Il punto di vista Infinix AI Glasses Pro combina praticità e potenza
La promessa Inifinix non si limita a smartglasses per audio, foto e video. Gli AI Glasses Pro sono pronti per la traduzione istantanea
Il relativo successo dei Ray-Ban Meta, almeno rispetto all’intero settore degli smartglasses, fa inevitabilmente da traino a un numero crescente di altri pretendenti. Tra i questi, c’è da registrare anche l’arrivo di Infinix, con la presentazione ufficiale di AI Glasses Series in occasione del CES 2026.
Il marchio cinese, dalle nostre parti non certamente tra i più noti, può vantare un ricco catalogo di prodotto complementari, a partire da smartphone, auricolari e anche uno smartwatch, ed è in cerca di maggiore visibilità a livello internazionale, puntando appunto su un progressivo allargamento dell’offerta.
Due i modelli previsti, uno standard, al quale affiancare il più completo e ricercato AI Glasses Pro, curato sotto il punto di vista dei dettagli e con un processore più potente.
Importante sottolineare, al momento solo sulla carta, perché al di là di un prototipo presentato a Las Vegas non si parla ancora di una commercializzazione vera e propria, annunciata senza una data precisa nel corso dell’anno.

Potenza al servizio di qualità e praticità
L’impegno promette comunque bene. Infinix adotta infatti un chip in grado di supportare sia la parte audio sia quella video, riducendo così l’ingombro complessivo degli smartglasses ma aumentando anche l’autonomia, arrivando a dichiarare di poter supportare una giornata di utilizzo regolare stimata in quattordici ore, senza però precisarne le modalità.

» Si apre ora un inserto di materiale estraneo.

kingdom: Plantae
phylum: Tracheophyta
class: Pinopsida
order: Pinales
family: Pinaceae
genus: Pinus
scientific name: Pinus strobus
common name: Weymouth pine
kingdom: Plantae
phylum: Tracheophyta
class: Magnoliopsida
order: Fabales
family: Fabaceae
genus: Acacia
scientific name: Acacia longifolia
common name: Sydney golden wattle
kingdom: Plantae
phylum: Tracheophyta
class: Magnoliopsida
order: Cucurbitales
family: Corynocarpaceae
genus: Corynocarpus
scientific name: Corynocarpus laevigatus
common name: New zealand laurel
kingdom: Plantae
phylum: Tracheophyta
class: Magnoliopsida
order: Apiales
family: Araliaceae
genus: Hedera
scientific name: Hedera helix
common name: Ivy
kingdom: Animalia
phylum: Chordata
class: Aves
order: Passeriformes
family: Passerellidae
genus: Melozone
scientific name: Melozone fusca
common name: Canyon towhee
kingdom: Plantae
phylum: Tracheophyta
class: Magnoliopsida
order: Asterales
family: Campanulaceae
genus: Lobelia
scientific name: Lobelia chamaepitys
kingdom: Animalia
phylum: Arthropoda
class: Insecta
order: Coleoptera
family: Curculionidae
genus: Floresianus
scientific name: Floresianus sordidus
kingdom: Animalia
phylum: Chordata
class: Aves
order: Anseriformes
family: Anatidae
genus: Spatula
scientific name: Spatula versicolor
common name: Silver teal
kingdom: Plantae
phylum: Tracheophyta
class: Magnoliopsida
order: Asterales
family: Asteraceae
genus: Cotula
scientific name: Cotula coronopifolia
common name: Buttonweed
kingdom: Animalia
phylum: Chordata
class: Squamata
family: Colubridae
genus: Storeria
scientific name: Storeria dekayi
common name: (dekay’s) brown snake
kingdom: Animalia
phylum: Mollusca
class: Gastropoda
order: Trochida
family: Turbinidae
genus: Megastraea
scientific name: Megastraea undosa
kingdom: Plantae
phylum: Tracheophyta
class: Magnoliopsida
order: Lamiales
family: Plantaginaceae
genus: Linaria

La configurazione prevede una fotocamera da 12 MP con un’apertura angolare di 109°, e supporto per video Full HD. Qualità e regolazioni delle immagini sono affidate a un algoritmo di Intelligenza Artificiale, in grado anche di stabilizzare i video e correggere i limiti ambientali delle condizioni di ripresa.

Buone intenzioni da tradurre in pratica
Uno degli obiettivi, o delle ambizioni, degli AI Glasses Pro è lo spatial computing. Quindi, integrata anche l’interfaccia audio per i comandi vocali, a disposizione anche di ricerche online, in sinergia con lo smartphone.
Meno scontato, anche se sempre più battuta come strada, la possibilità d sfruttarli per la traduzione istantanea. Un comando dedicato avvia la registrazione audio del parlato, per visualizzare la relativa traduzione, si presume, sullo smartphone. A detta dell’aziende, proprio questo sarà uno dei fattori distintivi per affidabilità e velocità, anche se la riguardo le informazioni restano piuttosto vaghe.
Il sistema audio comprende la cancellazione attiva del rumore, ma uno degli aspetti più promettenti dei AI Glasses Pro è il peso limitato a 35 grammi, ormai non molto lontano dai comuni occhiali, con la possibilità di scegliere tra quattro varianti, ancora però da scoprire.